Identify every line below that contains the string "favicon", and copy each of those lines in full.

** Opening MATERIAL FOR THE TASK block **

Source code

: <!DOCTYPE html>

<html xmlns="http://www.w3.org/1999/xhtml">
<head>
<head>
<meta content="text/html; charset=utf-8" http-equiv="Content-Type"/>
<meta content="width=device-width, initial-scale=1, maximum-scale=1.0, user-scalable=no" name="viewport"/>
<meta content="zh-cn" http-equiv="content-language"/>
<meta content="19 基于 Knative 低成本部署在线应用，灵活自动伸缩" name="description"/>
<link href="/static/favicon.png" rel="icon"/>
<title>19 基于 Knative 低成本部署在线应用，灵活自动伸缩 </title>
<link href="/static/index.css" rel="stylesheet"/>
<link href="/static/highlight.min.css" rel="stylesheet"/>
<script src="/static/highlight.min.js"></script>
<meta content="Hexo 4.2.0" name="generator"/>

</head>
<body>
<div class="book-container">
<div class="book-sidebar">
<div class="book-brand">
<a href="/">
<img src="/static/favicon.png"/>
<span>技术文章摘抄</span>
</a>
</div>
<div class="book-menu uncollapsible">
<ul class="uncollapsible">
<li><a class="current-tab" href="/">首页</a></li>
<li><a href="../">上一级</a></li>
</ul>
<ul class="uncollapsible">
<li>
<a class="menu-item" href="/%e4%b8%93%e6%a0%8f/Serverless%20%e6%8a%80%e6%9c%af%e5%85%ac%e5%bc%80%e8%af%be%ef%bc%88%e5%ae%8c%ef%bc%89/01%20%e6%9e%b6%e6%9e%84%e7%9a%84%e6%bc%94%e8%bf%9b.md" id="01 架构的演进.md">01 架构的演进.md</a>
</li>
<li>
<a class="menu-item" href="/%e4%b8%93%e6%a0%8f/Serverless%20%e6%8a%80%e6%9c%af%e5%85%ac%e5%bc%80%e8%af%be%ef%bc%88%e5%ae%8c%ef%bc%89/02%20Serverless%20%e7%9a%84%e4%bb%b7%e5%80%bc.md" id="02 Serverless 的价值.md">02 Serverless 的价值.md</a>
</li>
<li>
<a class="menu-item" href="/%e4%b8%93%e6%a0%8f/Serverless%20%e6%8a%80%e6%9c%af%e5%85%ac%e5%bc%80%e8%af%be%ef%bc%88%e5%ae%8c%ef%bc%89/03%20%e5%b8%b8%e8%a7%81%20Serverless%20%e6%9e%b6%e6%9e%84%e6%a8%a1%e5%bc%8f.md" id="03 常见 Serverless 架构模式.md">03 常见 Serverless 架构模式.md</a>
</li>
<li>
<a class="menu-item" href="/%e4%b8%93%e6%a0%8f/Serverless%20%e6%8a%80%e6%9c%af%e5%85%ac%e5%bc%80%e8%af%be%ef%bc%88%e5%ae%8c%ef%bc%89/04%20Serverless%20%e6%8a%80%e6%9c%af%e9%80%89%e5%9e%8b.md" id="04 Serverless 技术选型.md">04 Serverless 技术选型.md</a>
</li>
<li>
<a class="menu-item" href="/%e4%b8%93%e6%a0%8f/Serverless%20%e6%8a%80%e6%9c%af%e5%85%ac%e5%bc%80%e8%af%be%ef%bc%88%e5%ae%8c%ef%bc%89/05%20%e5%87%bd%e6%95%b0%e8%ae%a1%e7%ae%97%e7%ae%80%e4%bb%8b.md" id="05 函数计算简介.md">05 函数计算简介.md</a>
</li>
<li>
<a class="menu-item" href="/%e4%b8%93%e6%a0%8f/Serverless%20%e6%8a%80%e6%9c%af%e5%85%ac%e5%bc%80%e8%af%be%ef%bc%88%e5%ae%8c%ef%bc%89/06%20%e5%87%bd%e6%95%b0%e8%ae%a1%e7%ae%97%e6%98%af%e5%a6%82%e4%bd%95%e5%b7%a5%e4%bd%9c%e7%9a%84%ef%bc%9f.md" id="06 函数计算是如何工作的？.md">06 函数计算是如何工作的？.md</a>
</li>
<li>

** Closing MATERIAL FOR THE TASK block **

### WRITTEN SOLUTION
<link href="/static/favicon.png" rel="icon"/>
<img src="/static/favicon.png"/>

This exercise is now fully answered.